Young people get all kinds of mixed messages from us adults.

"Stay in school and you'll get a good job... But don't be an egg head know-it-all. .. nobody likes a guy who uses big words and thinks too much...If you work hard and tow the line, you'll be rewarded in the end... but the company just downsized again so oops, slaves in Asia work harder and longer hours for cheaper than Americans ever would, so no more job security here in America."

"Sex can kill you and love stinks but there's nothing more important than how physically attractive and popular you are (or aren't)."

"Drugs are bad and you should never do illegal drugs but here, take your ritalin right now, you'll be late for school. And don't even try to talk back to me before I've had my coffee and my valium! I'll give you something to cry about! And here's your prozac..."

Any kid can google up dozens of websites that publish the latest news about the medical marijuana movement, including the growing body of scientific research studies demonstating marijuana's medicinal efficacy for various serious and debilitating conditions.. . But it's still defined federally as schedule one and this is still what young people are being taught in school, in the DARE programs; the unfounded fallacy that there is no possible medical use for smoked marijuana.

Calling smoked marijuana medicine is absolutely correct in the light of medical research. Even the staid AMA has officiallyconceded that their long held prejudice against marijuana as medicine was unfounded.

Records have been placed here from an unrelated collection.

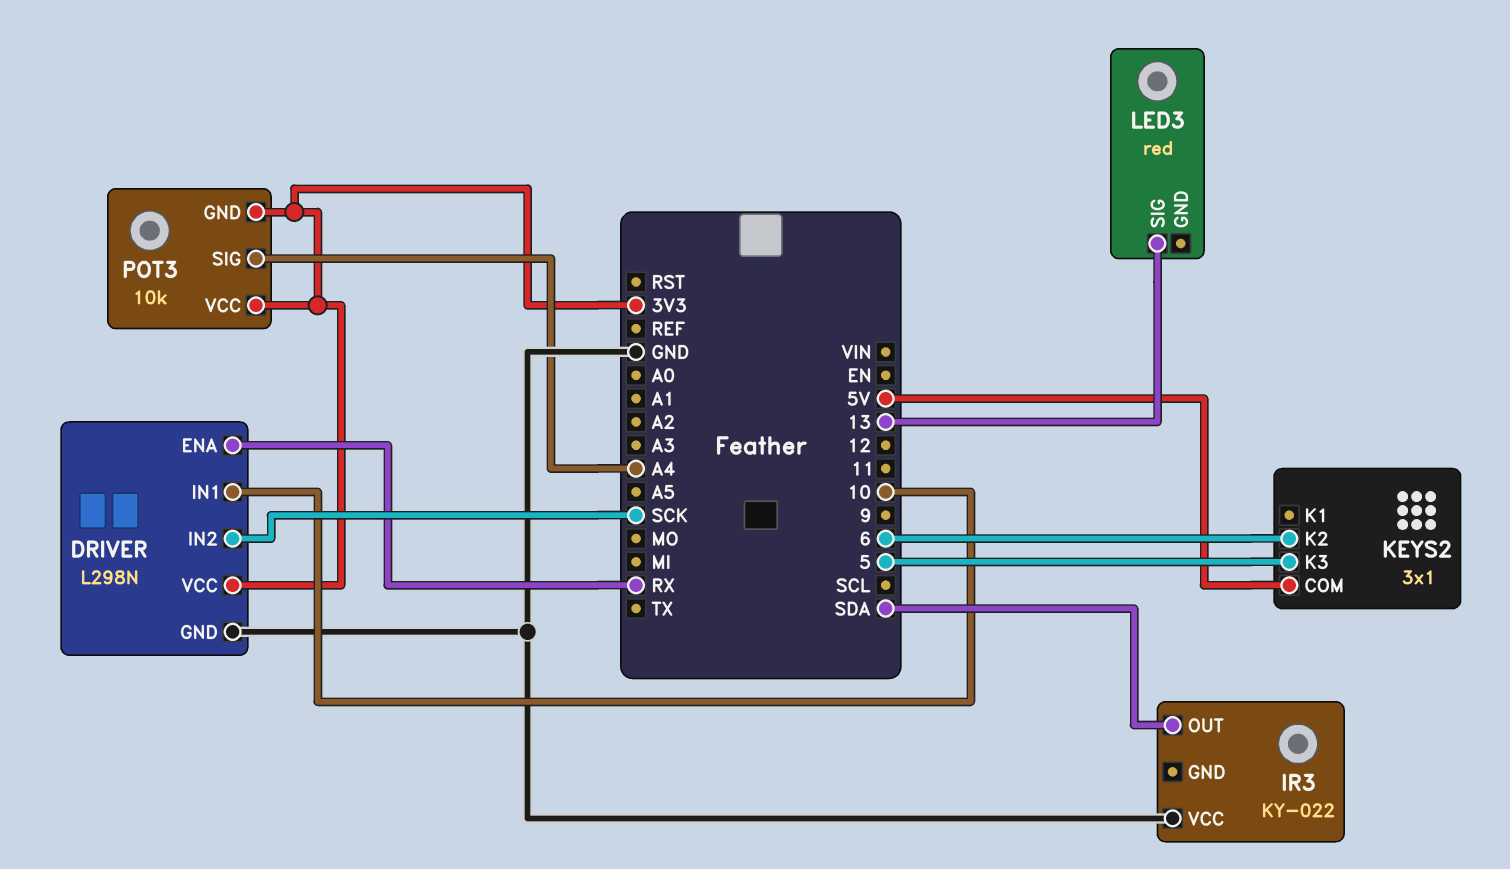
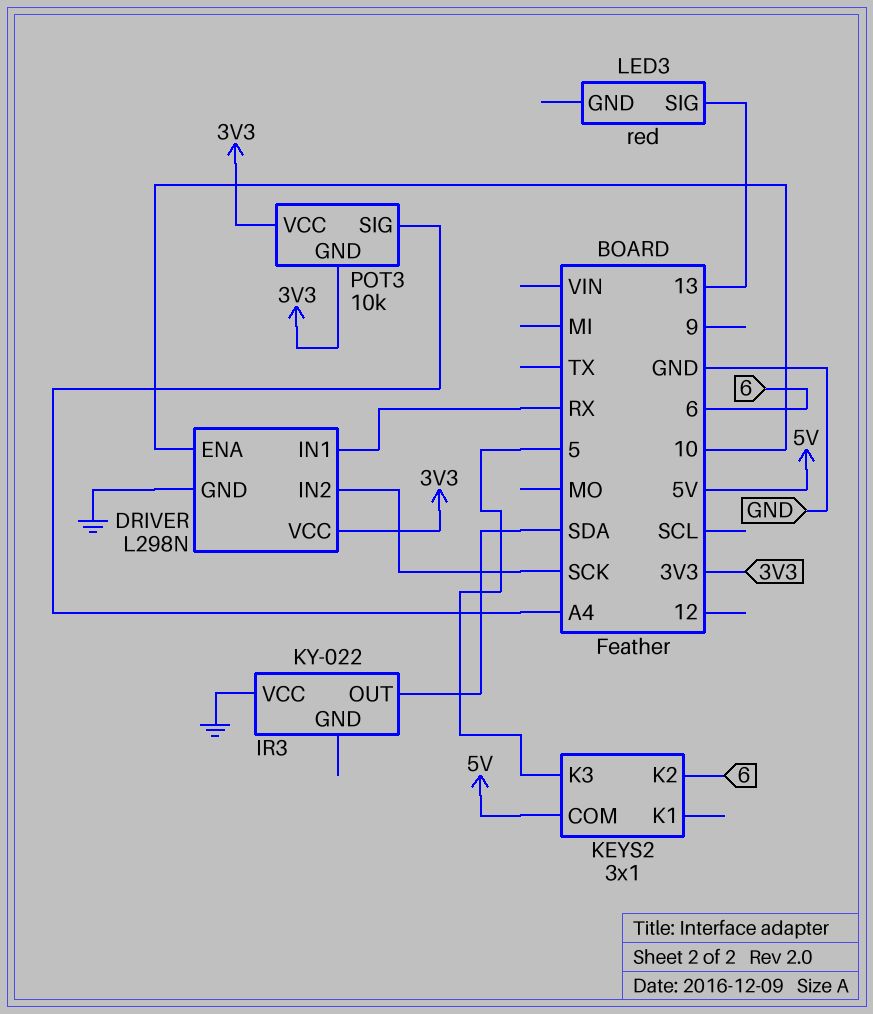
DRIVER pin ENA: RX -> 10
DRIVER pin IN1: 10 -> RX

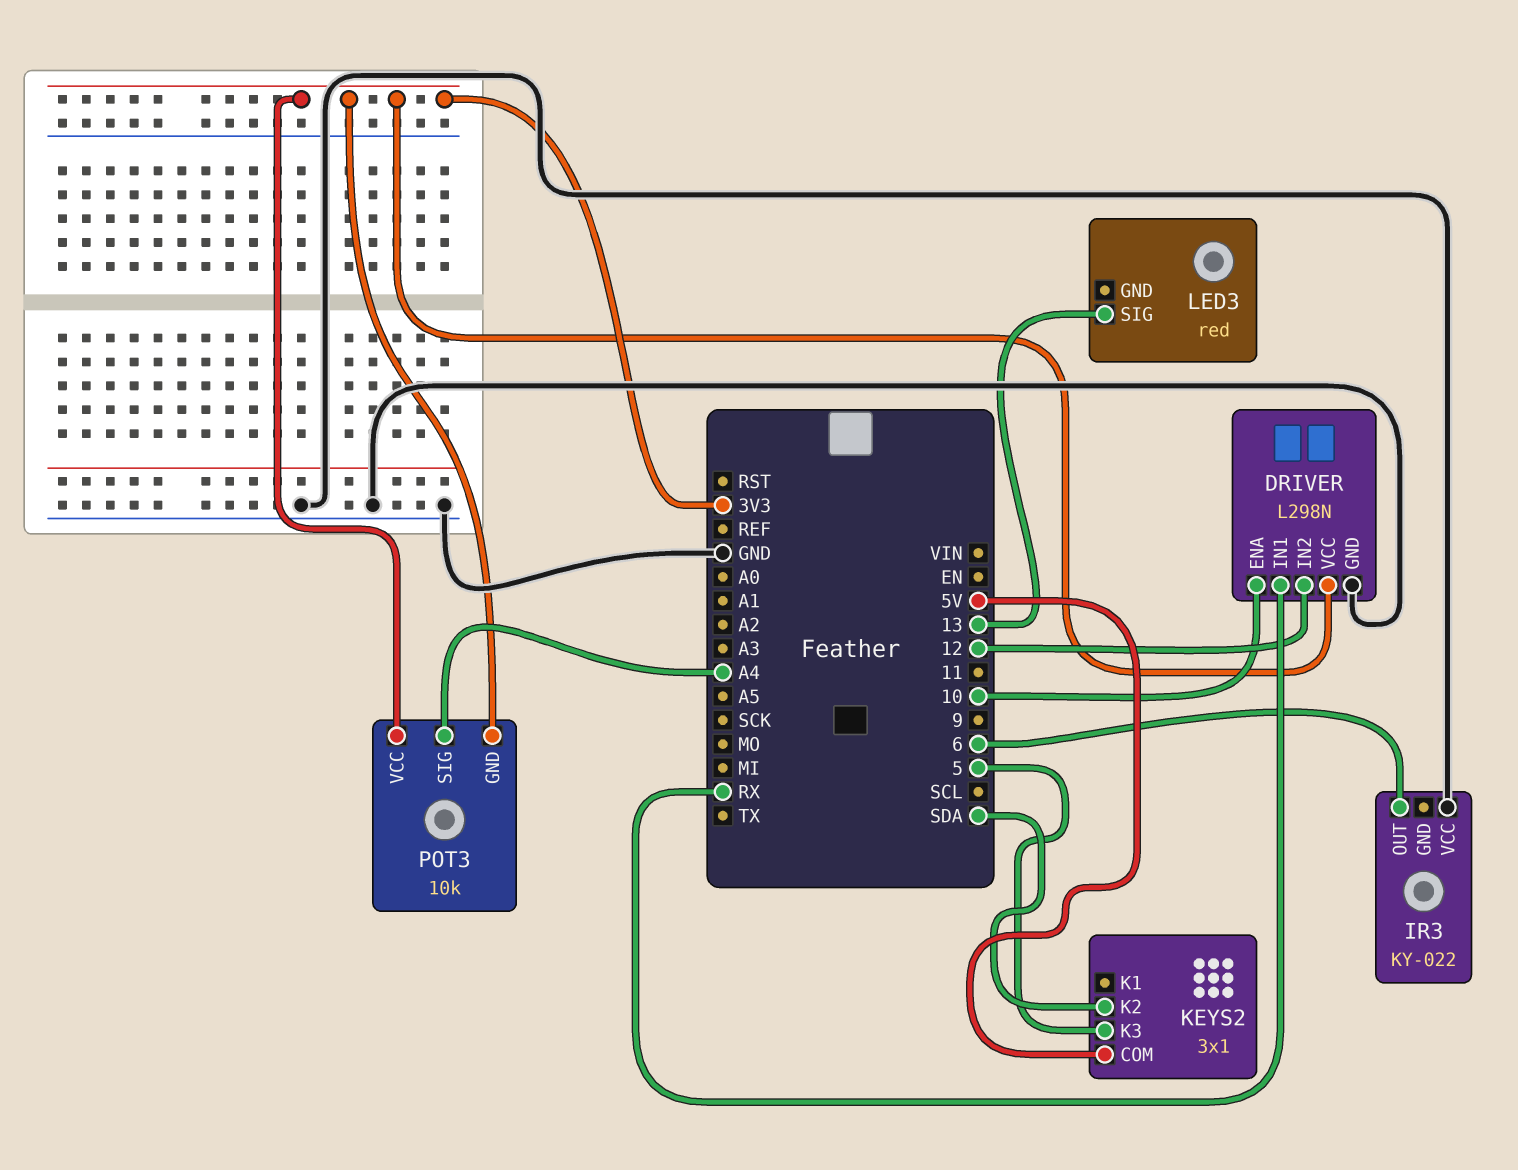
DRIVER pin IN2: SCK -> 12
IR3 pin OUT: SDA -> 6
KEYS2 pin K2: 6 -> SDA

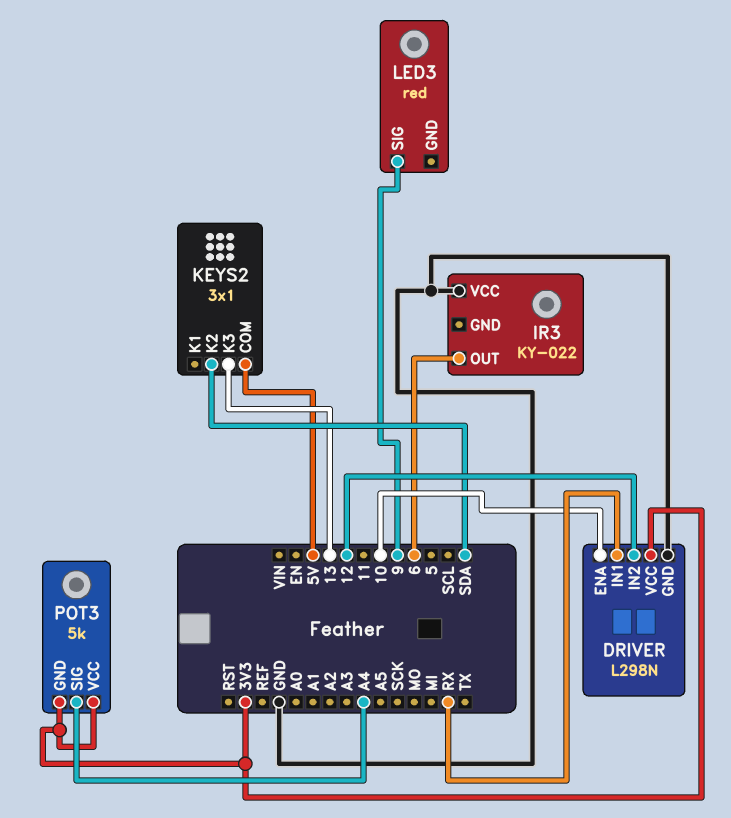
KEYS2 pin K3: 5 -> 13
LED3 pin SIG: 13 -> 9
POT3: 10k -> 5k

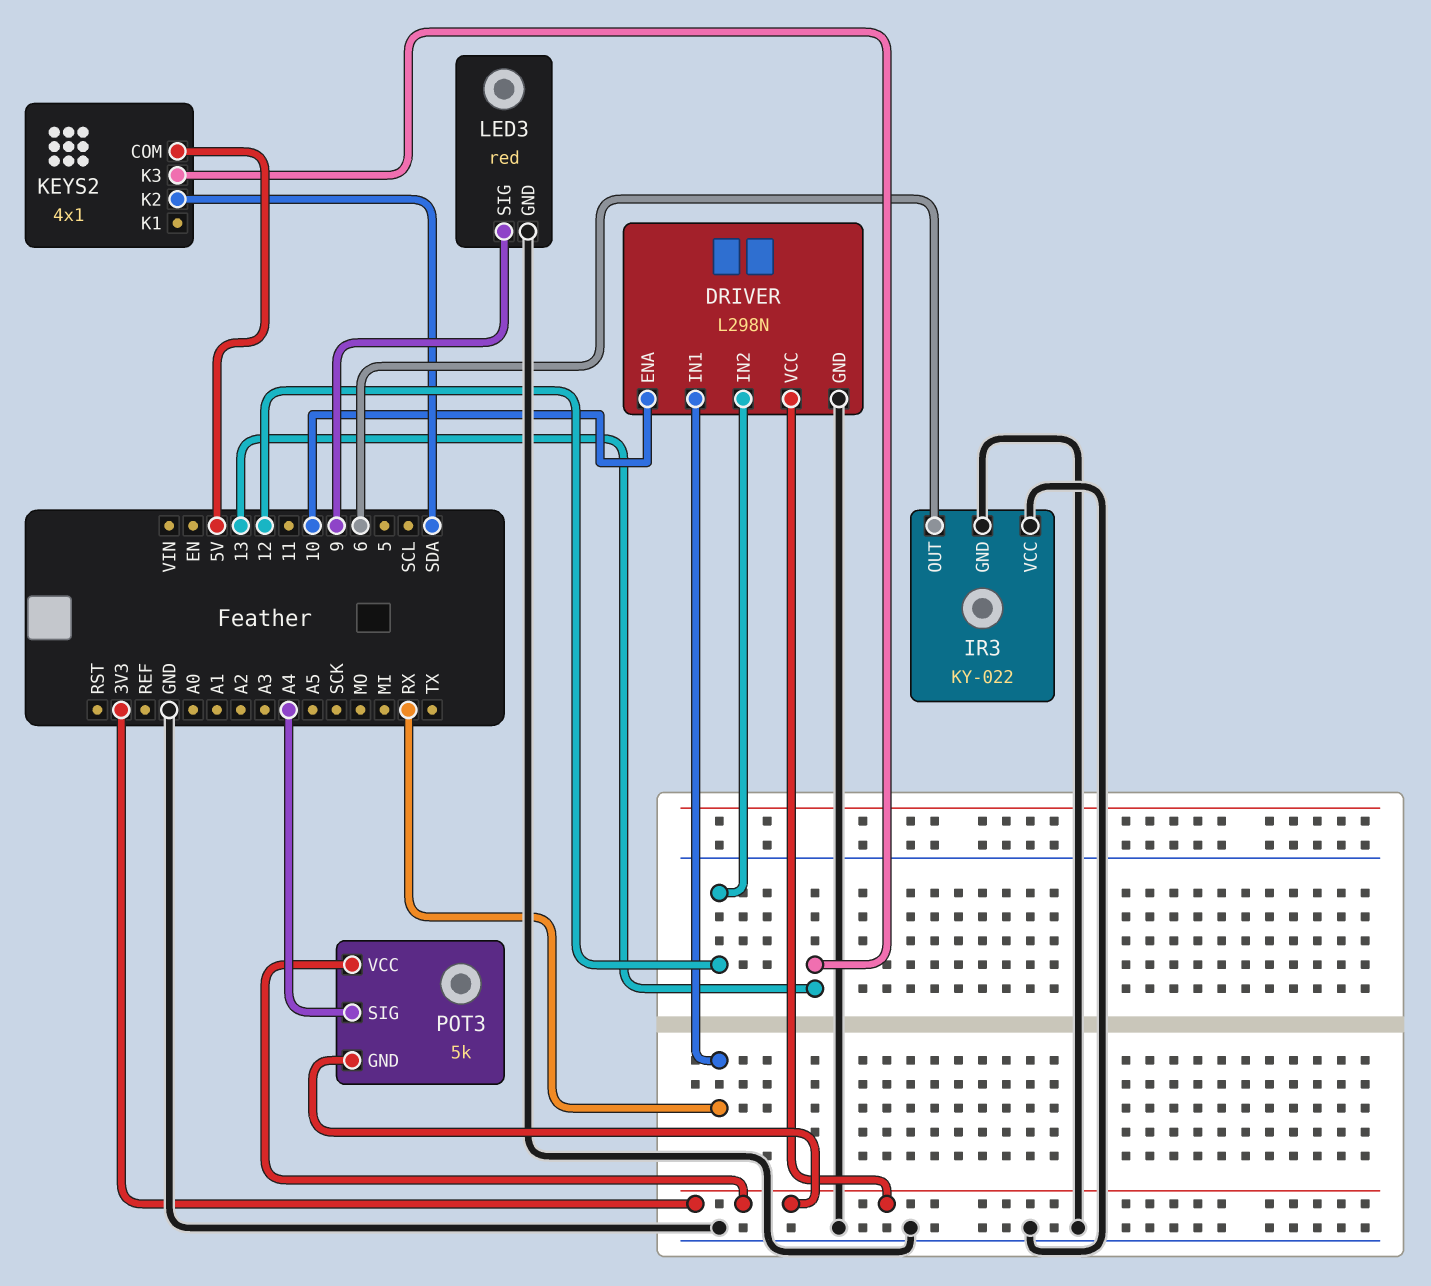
IR3 pin GND: none -> GND
KEYS2: 3x1 -> 4x1
LED3 pin GND: none -> GND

Lying to young people about marijuana, or anything else they can look into and readily find the truth about, can call into question anything further you try to teach them or convince them to believe. As long as DARE programs continue to teach deliberately deceptive propaganda instead of the latest good science about the plant, kids will see through the hypocricy and look askance at adult pronouncements in general. Can you blame them?